> [WHAT IS BEING ASKED]: Rewrite the material from the line with "Document page, 1654x931 pixels." up to and including the line with "picture [0, 202, 1500, 1125]", swapping "transcribe" for "reproduce" and leaving everything else as it is.

— START DATASET EXTRACT —

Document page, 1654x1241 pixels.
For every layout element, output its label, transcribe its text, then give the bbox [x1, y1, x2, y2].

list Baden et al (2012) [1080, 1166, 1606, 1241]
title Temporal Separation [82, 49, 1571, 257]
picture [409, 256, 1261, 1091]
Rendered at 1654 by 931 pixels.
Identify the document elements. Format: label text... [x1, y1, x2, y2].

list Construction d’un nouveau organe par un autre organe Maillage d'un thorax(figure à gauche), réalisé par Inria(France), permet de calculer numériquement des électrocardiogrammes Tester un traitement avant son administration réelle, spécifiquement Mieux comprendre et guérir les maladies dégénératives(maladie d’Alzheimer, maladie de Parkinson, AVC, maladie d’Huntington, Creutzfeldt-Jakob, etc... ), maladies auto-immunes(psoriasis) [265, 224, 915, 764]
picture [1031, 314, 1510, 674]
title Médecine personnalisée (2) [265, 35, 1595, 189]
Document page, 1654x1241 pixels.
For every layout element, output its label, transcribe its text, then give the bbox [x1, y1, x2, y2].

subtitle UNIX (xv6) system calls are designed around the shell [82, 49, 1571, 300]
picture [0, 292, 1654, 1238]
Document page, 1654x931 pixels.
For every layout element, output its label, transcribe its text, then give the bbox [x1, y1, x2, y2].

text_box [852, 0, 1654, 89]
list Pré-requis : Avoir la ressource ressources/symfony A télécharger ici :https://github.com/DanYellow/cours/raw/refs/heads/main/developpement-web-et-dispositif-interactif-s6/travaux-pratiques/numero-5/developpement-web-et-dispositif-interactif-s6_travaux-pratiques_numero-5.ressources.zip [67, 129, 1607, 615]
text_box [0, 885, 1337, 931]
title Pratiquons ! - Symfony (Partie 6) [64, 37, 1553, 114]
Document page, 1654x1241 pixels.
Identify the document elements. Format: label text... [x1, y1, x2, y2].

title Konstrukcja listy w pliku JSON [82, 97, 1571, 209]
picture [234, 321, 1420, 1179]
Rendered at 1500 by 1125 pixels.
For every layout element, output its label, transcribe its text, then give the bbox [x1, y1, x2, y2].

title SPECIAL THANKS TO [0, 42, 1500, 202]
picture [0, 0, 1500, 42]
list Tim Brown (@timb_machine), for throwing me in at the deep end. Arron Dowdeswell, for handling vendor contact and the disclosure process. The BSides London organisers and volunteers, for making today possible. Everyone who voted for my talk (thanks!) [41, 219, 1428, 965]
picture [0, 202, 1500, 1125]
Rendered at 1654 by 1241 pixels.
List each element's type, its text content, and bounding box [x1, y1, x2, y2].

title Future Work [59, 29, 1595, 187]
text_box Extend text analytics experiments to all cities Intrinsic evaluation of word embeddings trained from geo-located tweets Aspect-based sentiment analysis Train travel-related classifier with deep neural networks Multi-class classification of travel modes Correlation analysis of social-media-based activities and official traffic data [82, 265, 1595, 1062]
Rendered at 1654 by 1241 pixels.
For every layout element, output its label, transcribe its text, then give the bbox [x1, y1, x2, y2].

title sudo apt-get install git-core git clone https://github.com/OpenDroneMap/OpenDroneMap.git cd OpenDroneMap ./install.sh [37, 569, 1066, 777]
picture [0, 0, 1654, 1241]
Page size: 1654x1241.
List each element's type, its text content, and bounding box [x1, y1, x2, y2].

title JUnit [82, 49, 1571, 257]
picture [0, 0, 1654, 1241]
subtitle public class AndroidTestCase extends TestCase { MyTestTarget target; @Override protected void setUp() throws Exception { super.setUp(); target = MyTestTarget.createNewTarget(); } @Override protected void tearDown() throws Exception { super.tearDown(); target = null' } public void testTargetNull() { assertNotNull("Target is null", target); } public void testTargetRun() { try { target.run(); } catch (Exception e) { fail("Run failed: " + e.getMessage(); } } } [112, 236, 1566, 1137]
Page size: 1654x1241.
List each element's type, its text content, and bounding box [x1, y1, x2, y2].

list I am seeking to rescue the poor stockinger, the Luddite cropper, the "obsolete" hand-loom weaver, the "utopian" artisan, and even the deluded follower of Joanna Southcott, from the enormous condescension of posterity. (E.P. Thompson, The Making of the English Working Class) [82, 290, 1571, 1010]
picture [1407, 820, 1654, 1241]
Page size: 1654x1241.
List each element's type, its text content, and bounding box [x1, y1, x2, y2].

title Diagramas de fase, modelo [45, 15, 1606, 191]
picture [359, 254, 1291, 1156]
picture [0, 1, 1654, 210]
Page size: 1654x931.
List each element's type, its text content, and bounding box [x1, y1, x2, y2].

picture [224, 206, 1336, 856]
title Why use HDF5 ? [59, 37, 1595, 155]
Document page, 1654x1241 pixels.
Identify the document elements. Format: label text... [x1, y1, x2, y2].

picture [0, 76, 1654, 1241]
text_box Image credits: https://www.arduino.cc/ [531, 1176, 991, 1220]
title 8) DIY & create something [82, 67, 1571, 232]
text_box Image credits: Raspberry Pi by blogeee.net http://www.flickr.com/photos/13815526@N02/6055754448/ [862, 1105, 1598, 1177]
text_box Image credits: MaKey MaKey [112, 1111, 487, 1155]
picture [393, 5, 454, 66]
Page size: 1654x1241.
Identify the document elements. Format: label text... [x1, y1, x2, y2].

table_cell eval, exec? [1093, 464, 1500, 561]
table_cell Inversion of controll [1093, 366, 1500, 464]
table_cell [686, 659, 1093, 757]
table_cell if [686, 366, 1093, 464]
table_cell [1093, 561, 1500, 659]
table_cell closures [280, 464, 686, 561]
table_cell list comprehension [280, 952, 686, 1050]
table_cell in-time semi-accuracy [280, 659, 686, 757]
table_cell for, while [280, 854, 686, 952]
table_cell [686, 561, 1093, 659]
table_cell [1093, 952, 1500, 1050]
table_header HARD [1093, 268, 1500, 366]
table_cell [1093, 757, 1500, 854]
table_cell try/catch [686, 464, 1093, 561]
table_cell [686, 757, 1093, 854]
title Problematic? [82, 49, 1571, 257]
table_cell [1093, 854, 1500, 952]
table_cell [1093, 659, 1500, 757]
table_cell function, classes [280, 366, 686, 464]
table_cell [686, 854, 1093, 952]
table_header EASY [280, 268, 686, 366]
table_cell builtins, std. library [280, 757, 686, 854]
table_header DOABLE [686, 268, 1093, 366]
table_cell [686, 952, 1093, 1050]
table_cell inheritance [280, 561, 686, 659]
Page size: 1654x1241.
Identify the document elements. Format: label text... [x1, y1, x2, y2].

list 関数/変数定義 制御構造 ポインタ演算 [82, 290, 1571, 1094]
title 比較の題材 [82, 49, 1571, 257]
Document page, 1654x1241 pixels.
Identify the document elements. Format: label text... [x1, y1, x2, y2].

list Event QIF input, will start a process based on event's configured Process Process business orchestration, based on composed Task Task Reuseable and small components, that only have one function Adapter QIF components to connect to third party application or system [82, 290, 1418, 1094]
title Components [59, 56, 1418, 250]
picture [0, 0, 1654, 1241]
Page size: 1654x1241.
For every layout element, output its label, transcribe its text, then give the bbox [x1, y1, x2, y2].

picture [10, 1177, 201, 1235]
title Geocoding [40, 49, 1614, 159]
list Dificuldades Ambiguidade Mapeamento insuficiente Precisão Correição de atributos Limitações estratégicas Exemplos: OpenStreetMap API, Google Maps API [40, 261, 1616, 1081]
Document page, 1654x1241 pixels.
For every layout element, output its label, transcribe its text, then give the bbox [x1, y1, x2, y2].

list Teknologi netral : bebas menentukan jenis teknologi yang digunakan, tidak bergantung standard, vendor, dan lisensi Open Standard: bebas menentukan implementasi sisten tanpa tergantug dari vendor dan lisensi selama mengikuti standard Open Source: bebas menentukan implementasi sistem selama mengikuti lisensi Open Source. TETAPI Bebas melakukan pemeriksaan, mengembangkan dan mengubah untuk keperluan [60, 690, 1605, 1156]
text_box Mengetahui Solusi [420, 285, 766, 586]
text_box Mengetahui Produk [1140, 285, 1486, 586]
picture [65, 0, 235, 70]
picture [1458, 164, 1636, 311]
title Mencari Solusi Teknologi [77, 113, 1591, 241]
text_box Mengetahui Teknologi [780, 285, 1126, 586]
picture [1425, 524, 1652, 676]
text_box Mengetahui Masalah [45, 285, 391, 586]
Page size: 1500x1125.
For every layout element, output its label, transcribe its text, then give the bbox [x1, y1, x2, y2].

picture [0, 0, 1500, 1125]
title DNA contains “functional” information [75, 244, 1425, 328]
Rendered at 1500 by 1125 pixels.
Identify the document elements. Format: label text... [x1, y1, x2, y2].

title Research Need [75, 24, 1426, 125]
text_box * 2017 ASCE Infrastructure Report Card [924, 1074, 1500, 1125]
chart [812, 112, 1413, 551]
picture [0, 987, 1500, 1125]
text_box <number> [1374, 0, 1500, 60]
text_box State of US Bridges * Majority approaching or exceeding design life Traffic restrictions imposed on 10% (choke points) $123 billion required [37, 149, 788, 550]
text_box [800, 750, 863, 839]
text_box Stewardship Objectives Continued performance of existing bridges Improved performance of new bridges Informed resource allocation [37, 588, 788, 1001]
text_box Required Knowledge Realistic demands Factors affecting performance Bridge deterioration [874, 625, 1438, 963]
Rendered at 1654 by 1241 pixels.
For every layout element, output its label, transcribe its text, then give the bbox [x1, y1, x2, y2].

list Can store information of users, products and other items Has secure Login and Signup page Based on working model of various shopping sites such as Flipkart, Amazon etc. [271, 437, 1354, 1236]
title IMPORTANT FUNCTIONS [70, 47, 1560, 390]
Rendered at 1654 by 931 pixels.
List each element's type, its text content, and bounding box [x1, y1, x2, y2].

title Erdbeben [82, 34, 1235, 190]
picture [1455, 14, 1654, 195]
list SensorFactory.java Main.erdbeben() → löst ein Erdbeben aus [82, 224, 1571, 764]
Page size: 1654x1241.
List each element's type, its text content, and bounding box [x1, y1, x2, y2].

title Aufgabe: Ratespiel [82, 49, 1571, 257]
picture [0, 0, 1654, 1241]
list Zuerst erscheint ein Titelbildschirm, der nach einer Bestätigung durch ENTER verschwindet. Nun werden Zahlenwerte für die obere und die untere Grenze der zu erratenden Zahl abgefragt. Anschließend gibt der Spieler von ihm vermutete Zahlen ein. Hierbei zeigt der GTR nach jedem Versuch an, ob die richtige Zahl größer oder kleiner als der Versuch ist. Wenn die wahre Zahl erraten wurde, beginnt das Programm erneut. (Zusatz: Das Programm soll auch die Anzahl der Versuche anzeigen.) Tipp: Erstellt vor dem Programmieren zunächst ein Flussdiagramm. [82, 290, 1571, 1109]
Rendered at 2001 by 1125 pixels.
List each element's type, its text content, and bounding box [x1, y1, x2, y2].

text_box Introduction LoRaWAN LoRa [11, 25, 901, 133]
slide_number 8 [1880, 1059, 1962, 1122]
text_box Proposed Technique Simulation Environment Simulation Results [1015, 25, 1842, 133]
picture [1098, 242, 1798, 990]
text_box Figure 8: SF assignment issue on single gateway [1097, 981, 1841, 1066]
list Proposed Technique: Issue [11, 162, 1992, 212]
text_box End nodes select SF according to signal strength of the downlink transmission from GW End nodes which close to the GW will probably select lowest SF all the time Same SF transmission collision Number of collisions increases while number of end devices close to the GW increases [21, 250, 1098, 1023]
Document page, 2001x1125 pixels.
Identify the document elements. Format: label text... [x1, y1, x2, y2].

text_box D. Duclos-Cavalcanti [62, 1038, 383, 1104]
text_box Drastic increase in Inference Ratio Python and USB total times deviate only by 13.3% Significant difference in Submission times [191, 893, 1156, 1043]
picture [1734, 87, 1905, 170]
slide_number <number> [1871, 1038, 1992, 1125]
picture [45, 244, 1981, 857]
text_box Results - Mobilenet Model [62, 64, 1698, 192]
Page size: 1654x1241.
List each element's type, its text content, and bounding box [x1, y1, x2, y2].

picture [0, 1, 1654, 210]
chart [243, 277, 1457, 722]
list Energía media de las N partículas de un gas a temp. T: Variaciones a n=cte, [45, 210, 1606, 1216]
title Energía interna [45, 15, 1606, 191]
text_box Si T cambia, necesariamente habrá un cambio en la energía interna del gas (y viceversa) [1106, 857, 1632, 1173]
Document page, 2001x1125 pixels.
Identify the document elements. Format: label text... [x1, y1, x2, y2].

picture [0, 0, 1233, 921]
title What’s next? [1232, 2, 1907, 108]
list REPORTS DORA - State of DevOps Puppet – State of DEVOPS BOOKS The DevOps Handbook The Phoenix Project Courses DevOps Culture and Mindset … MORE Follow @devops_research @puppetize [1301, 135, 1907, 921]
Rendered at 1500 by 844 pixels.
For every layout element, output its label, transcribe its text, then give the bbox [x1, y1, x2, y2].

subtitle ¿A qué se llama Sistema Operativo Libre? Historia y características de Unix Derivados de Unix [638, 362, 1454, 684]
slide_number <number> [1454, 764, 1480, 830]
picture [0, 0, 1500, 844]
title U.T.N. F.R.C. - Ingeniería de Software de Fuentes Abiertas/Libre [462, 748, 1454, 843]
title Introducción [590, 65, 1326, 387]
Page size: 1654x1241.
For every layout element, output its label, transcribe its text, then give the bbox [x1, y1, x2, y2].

— END DATASET EXTRACT —

> [RESULT]:
Document page, 1654x931 pixels.
For every layout element, output its label, reproduce its text, then give the bbox [x1, y1, x2, y2].

text_box [852, 0, 1654, 89]
list Pré-requis : Avoir la ressource ressources/symfony A télécharger ici :https://github.com/DanYellow/cours/raw/refs/heads/main/developpement-web-et-dispositif-interactif-s6/travaux-pratiques/numero-5/developpement-web-et-dispositif-interactif-s6_travaux-pratiques_numero-5.ressources.zip [67, 129, 1607, 615]
text_box [0, 885, 1337, 931]
title Pratiquons ! - Symfony (Partie 6) [64, 37, 1553, 114]
Document page, 1654x1241 pixels.
Identify the document elements. Format: label text... [x1, y1, x2, y2].

title Konstrukcja listy w pliku JSON [82, 97, 1571, 209]
picture [234, 321, 1420, 1179]
Rendered at 1500 by 1125 pixels.
For every layout element, output its label, reproduce its text, then give the bbox [x1, y1, x2, y2].

title SPECIAL THANKS TO [0, 42, 1500, 202]
picture [0, 0, 1500, 42]
list Tim Brown (@timb_machine), for throwing me in at the deep end. Arron Dowdeswell, for handling vendor contact and the disclosure process. The BSides London organisers and volunteers, for making today possible. Everyone who voted for my talk (thanks!) [41, 219, 1428, 965]
picture [0, 202, 1500, 1125]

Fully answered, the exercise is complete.